Together, we captured special moments and considered future opportunities, scribing directly on our table coverings with colorful markers. Several student-centered themes emerged: formative assessment, culturally responsive teaching, and arts integration. We celebrated nontraditional leadership frameworks, such as flocking: using shared vision and collaborative energy.
Near the end of the event, a very important moment occurred. An attendee asked what they could do to champion the arts as a community member. Immediately, numerous hands raised around the room with recommendations to share stories of student success, to talk with school administrators, to attend events, and more.
The enthusiasm and energy in the room was palpable. Markers were racing. Here are key table note takeaways, which are broadly applicable and profoundly changemaking:
- Tell student stories in the arts!
- Engage students, parents, educators, school administrators, and legislators in arts advocacy. Ask them what they need.
- Acknowledge and support arts-education supporting businesses, groups, corporations.
- Attend and participate in arts education events.
- Thank teachers and leaders in your community for their arts education leadership.
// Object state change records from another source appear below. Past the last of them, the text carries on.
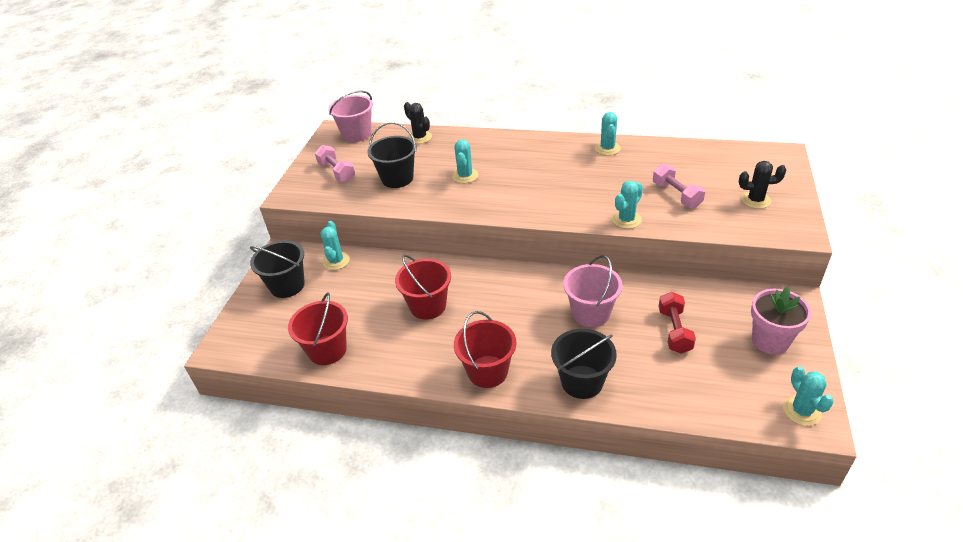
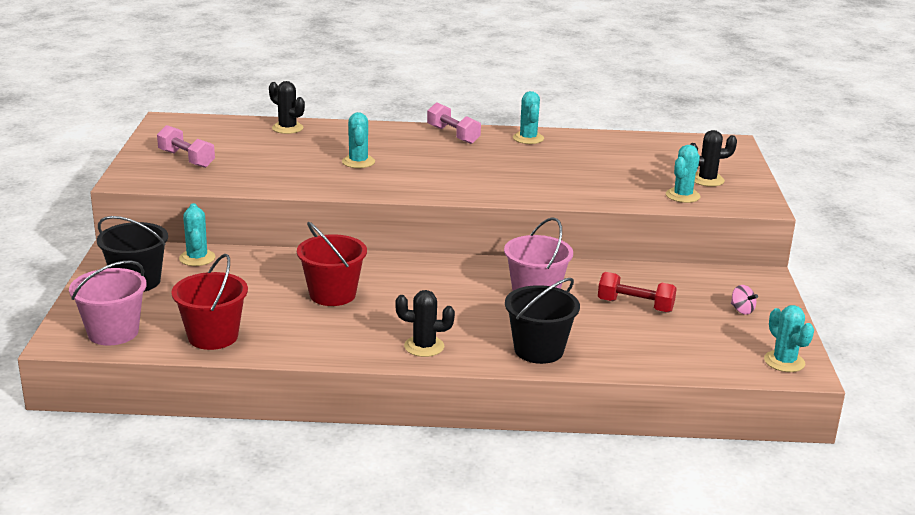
camera: 15 degrees left, 15 degrees down
(356, 134) = (200, 125): pink bucket -> pink bucket (113, 332)
(397, 178) = (270, 164): black bucket -> none
(487, 371) = (424, 346): red bucket -> black cactus
(626, 220) = (565, 197): turquoise cactus -> turquoise cactus (682, 196)
(674, 331) = (635, 306): red dumbbell -> red dumbbell turned 60 degrees counterclockwise
(676, 195) = (618, 176): pink dumbbell -> pink dumbbell (453, 135)
(770, 341) = (742, 310): pink flower pot -> pink spinning top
- Raise your voice in saying arts education is an important part of a well-rounded education.
- Collect and use data to ensure that every student in Michigan has the opportunity to receive a high quality arts education.
For me personally, the most surprising theme of the day was arts education as a life-saving measure. This refrain repeatedly arose in table notes. For example, at one point, a table note stated: Dance Saved My Life!
At the end of the day, we raised our glasses high and looked toward the future. I felt a little misty-eyed reflecting on my great fortune. I am humbled to work with such talented leaders. Arts education has made my life more complete, more whole.
I encourage you to share your story in the arts. You may be surprised at its ripple effect of positive change. Feel free to use any or all of the advocacy techniques above. Know that your story is powerful, and that your voice matters as part of our MAEIA Michigan collective: an arts education community that values the arts, fosters engagement, and collectively celebrates success.
Barb Whitney serves as MAEIA Event Co-developer, Advocacy Consultant, and MAEIA Partner/Advisory Council Liaison. She enjoys bringing together arts education champions to cultivate a shared vision for Michigan. Her extensive professional experiences include serving as an educator, administrator, visual artist, researcher, advocate, and executive leader.